4. März 2019 - Colette M. Schmidt
Gemeinwesen, Empowerment, Mitgestaltung des eigenen Lebens, Nachbarschaftspflege – das sind für die vier Stadtteilzentren, die in Graz kommunal mit der größten Bürgernähe arbeiten, nicht nur Schlagworte. Seit Jahren wird hier vor allem auch in Bezirken mit einkommensschwachen Bewohnern wertvolle Arbeit geleistet.

Konkret gibt es das Stadtteilzentrum Nanet, die Stadtteilarbeit Eggenlend, das SMZ Jakomini und das Stadtteilzentrum Triester. Die Stadt Graz entwickelte 2015 ein Leitbild für die Stadtteilarbeit der Stadtteilzentren und insgesamt elf Nachbarschaftszentren und versprach einen Ausbau derselben.

„Stadtteilarbeit neu“

Doch als die Zuständigkeit für die Grätzelinitiativen 2017 in die Verantwortung des FPÖ-Vizebürgermeisters Mario Eustacchio wanderte und dieser eine „Stadtteilarbeit neu“ ankündigte, fürchteten die Zentren um ihren Weiterbestand, ohne genau zu wissen, was Eustacchio eigentlich vorhatte. Mittlerweile steht fest, dass die kommunalen Treffs ab Juli 2019 keine Förderungen mehr erhalten werden. So schlagen nun alle vier, unterstützt von den Grünen und der KPÖ, gemeinsam Alarm.

„Die geplanten Kürzungen ergeben ökonomisch keinen Sinn, richten jedoch enormen Schaden an“, sagt der grüne Bezirksrat Tristan Ammerer zu der Einstellung der Kürzungen.

„Ich muss eigentlich Ende des Monats alle vier Mitarbeiter, einschließlich meiner selbst, kündigen“, sagt Elisabeth Hufnagl dem STANDARD. Hufnagl ist für das Stadtteilzentrum Triester in der bekanntesten Grazer Arbeitersiedlung, der Triestersiedlung, verantwortlich. Dort hat man im Gemeindebau eine 67 Quadratmeter große Räumlichkeit gemietet, die seit 2010 permanent bespielt wird: mit regelmäßigen Veranstaltungen für Leute über 50, einem wöchentlichen „Weibertreff“, einer Tauschbörse für Gegenstände und einer weiteren für Fertigkeiten, die sich „Eine Stunde Lebenszeit“ nennt. Zweimal wöchentlich gibt es den „offenen Betrieb“ ohne Konsumzwang, wo man sich einfach bei Kaffee und Tee mit Nachbarn unterhalten kann. Außerdem betreibt das Zentrum zwei Gemeinschaftsgärten, in einem davon lernen Schüler von März bis Schulschluss Säen und Ernten.

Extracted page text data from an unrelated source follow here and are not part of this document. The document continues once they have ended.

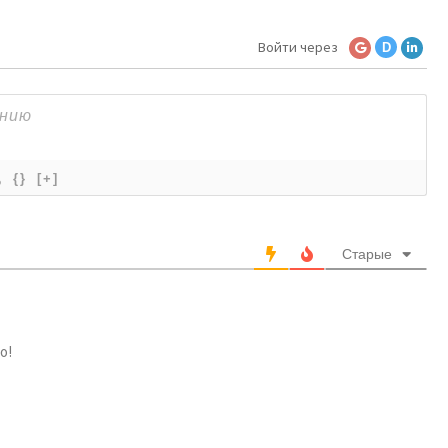
Войти через
D
{}
[+]
Старые
о!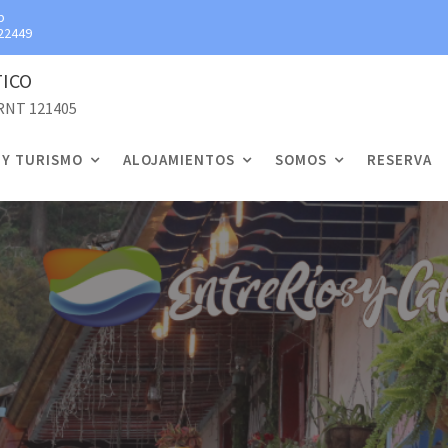
p
22449
TICO
 RNT 121405
 Y TURISMO
ALOJAMIENTOS
SOMOS
RESERVA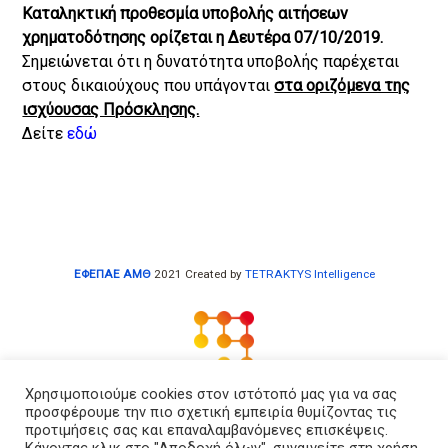
Καταληκτική προθεσμία υποβολής αιτήσεων
χρηματοδότησης ορίζεται η Δευτέρα 07/10/2019.
Σημειώνεται ότι η δυνατότητα υποβολής παρέχεται
στους δικαιούχους που υπάγονται
στα οριζόμενα της
ισχύουσας Πρόσκλησης.
Δείτε
εδώ
ΕΦΕΠΑΕ ΑΜΘ
2021 Created by
TETRAKTYS Intelligence
Χρησιμοποιούμε cookies στον ιστότοπό μας για να σας
προσφέρουμε την πιο σχετική εμπειρία θυμίζοντας τις
Αρχική
προτιμήσεις σας και επαναλαμβανόμενες επισκέψεις.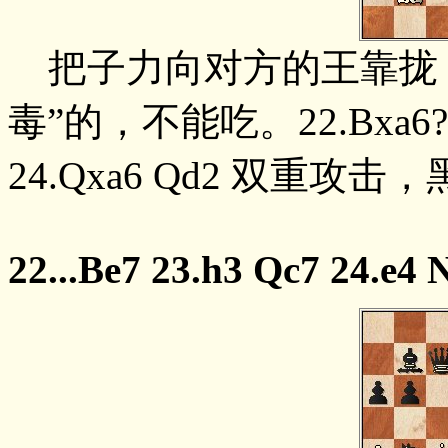
把子力向对方的王靠拢，
毒”的，不能吃。22.Bxa6?? 22
24.Qxa6 Qd2 双重攻
22...Be7 23.h3 Qc7 24.e4 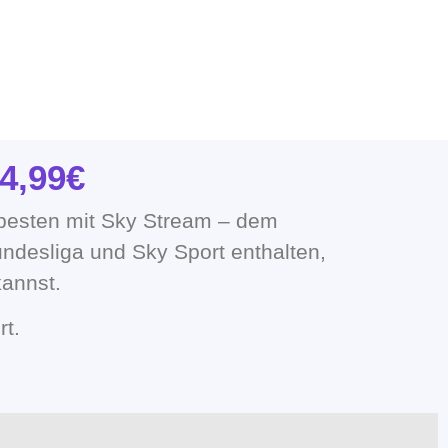
4,99€
besten mit Sky Stream – dem
ndesliga und Sky Sport enthalten,
annst.
rt.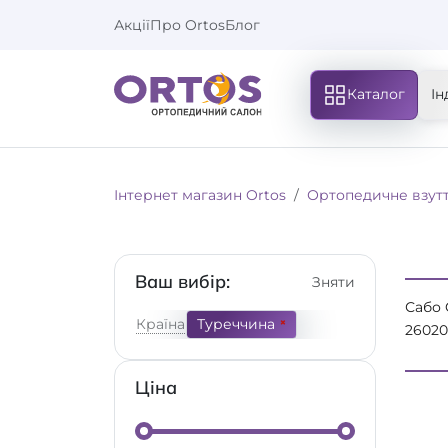
Акції
Про Ortos
Блог
Каталог
Ін
Інтернет магазин Ortos
Ортопедичне взут
Ваш вибір:
Зняти
Сабо 
Країна
Туреччина
26020
Comfo
колір
Ціна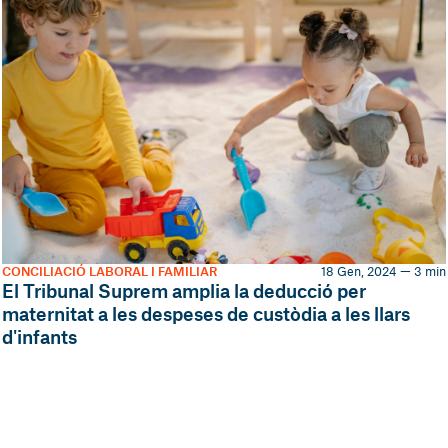
CONCILIACIÓ LABORAL I FAMILIAR
18 Gen, 2024 — 3 min
El Tribunal Suprem amplia la deducció per
maternitat a les despeses de custòdia a les llars
d'infants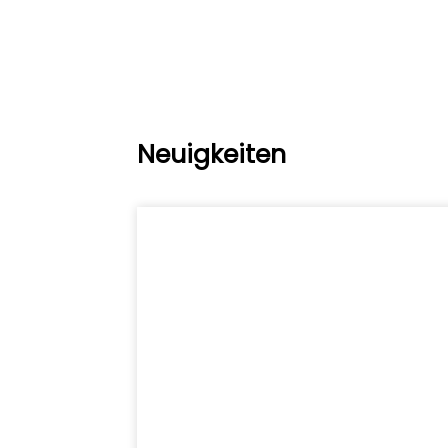
Neuigkeiten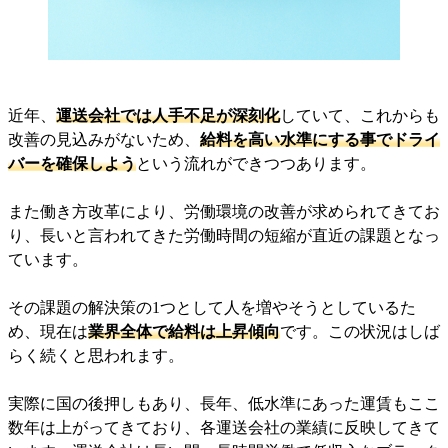
近年、
運送会社では人手不足が深刻化
していて、これからも
改善の見込みがないため、
給料を高い水準にする事でドライ
バーを確保しよう
という流れができつつあります。
また働き方改革により、労働環境の改善が求められてきてお
り、長いと言われてきた労働時間の短縮が直近の課題となっ
ています。
その課題の解決策の1つとして人を増やそうとしているた
め、現在は
業界全体で給料は上昇傾向
です。この状況はしば
らく続くと思われます。
実際に国の後押しもあり、長年、低水準にあった運賃もここ
数年は上がってきており、各運送会社の業績に反映してきて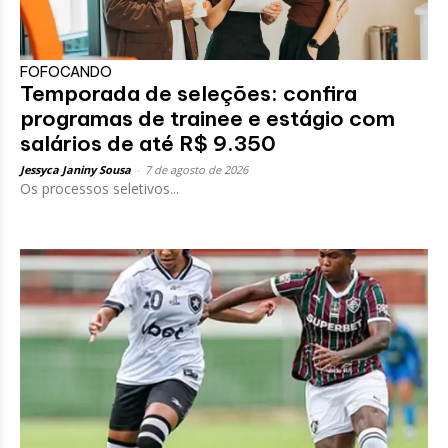
FOFOCANDO
Temporada de seleções: confira
programas de trainee e estágio com
salários de até R$ 9.350
Jessyca Janiny Sousa
-
7 de agosto de 2026
Os processos seletivos...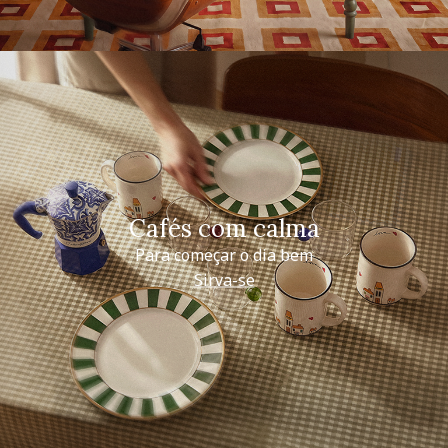
Cafés com calma
Para começar o dia bem
Sirva-se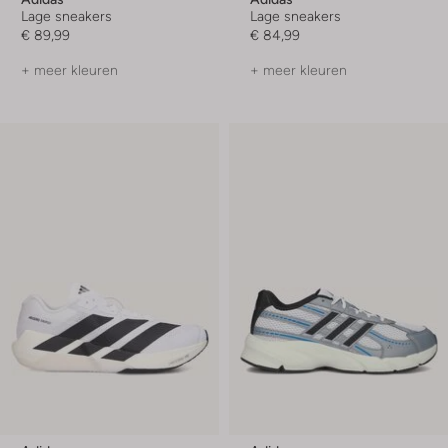
Lage sneakers
Lage sneakers
€ 89,99
€ 84,99
+ meer kleuren
+ meer kleuren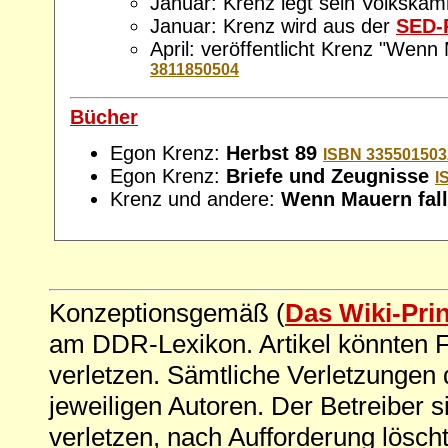
Januar: Krenz legt sein Volkska
Januar: Krenz wird aus der
SED-
April: veröffentlicht Krenz "Wenn
3811850504
Bücher
Egon Krenz:
Herbst 89
ISBN 335501503
Egon Krenz:
Briefe und Zeugnisse
I
Krenz und andere:
Wenn Mauern fal
Konzeptionsgemäß (
Das Wiki-Pri
am DDR-Lexikon. Artikel könnten Fe
verletzen. Sämtliche Verletzungen 
jeweiligen Autoren. Der Betreiber si
verletzen, nach Aufforderung löscht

90.000 Euro erhielt man dafür bisher jährlich, sagt Hufnagl, und war damit noch das am besten finanzierte Zentrum in Graz. Eustacchio beruhigte in einem Brief, dass Stadtteilarbeit weiter in „anderer Form“ gefördert werde. Man könne ja um Förderung ansuchen. Das beruhigt die Zentren, deren Arbeit im aktuellen Bericht des Grazer Menschenrechtsbeirats als enorm wichtig betont wird, nicht. „Wer soll den das Ansuchen stellen, wenn keiner mehr das ist?“, fragt Hufnagl.